Job item:
Down to the last line, output the records below exactly.

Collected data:
↓↓↓

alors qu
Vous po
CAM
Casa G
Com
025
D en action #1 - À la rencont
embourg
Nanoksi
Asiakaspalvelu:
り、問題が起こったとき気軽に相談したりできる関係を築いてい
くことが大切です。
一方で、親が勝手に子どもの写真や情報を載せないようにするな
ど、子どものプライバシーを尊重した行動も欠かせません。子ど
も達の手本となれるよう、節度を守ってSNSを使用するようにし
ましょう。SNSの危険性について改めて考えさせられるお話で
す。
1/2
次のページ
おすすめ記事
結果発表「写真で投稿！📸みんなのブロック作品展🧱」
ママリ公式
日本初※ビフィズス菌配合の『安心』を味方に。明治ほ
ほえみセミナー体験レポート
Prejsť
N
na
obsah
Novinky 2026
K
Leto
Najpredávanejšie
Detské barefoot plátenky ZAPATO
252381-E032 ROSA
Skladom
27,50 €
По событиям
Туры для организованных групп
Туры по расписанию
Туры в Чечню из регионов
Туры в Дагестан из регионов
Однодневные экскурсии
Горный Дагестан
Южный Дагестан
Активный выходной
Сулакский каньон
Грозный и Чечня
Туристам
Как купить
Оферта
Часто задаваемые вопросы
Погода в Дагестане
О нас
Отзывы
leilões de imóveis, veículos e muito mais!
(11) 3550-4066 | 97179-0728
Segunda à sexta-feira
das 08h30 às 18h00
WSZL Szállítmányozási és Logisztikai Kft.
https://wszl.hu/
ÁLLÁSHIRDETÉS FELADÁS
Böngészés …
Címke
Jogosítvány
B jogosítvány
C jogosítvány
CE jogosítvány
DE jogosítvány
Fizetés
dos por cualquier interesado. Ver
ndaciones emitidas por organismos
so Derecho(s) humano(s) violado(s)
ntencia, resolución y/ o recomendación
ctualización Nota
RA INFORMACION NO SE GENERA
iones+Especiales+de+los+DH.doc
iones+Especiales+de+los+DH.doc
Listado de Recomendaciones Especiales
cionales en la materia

↑↑↑

Exercise result:
alors qu
Vous po
CAM
Casa G
Com
025
D en action #1 - À la rencont
embourg
Nanoksi
Asiakaspalvelu:
り、問題が起こったとき気軽に相談したりできる関係を築いてい
くことが大切です。
一方で、親が勝手に子どもの写真や情報を載せないようにするな
ど、子どものプライバシーを尊重した行動も欠かせません。子ど
も達の手本となれるよう、節度を守ってSNSを使用するようにし
ましょう。SNSの危険性について改めて考えさせられるお話で
す。
1/2
次のページ
おすすめ記事
結果発表「写真で投稿！📸みんなのブロック作品展🧱」
ママリ公式
日本初※ビフィズス菌配合の『安心』を味方に。明治ほ
ほえみセミナー体験レポート
Prejsť
N
na
obsah
Novinky 2026
K
Leto
Najpredávanejšie
Detské barefoot plátenky ZAPATO
252381-E032 ROSA
Skladom
27,50 €
По событиям
Туры для организованных групп
Туры по расписанию
Туры в Чечню из регионов
Туры в Дагестан из регионов
Однодневные экскурсии
Горный Дагестан
Южный Дагестан
Активный выходной
Сулакский каньон
Грозный и Чечня
Туристам
Как купить
Оферта
Часто задаваемые вопросы
Погода в Дагестане
О нас
Отзывы
leilões de imóveis, veículos e muito mais!
(11) 3550-4066 | 97179-0728
Segunda à sexta-feira
das 08h30 às 18h00
WSZL Szállítmányozási és Logisztikai Kft.
https://wszl.hu/
ÁLLÁSHIRDETÉS FELADÁS
Böngészés …
Címke
Jogosítvány
B jogosítvány
C jogosítvány
CE jogosítvány
DE jogosítvány
Fizetés
dos por cualquier interesado. Ver
ndaciones emitidas por organismos
so Derecho(s) humano(s) violado(s)
ntencia, resolución y/ o recomendación
ctualización Nota
RA INFORMACION NO SE GENERA
iones+Especiales+de+los+DH.doc
iones+Especiales+de+los+DH.doc
Listado de Recomendaciones Especiales
cionales en la materia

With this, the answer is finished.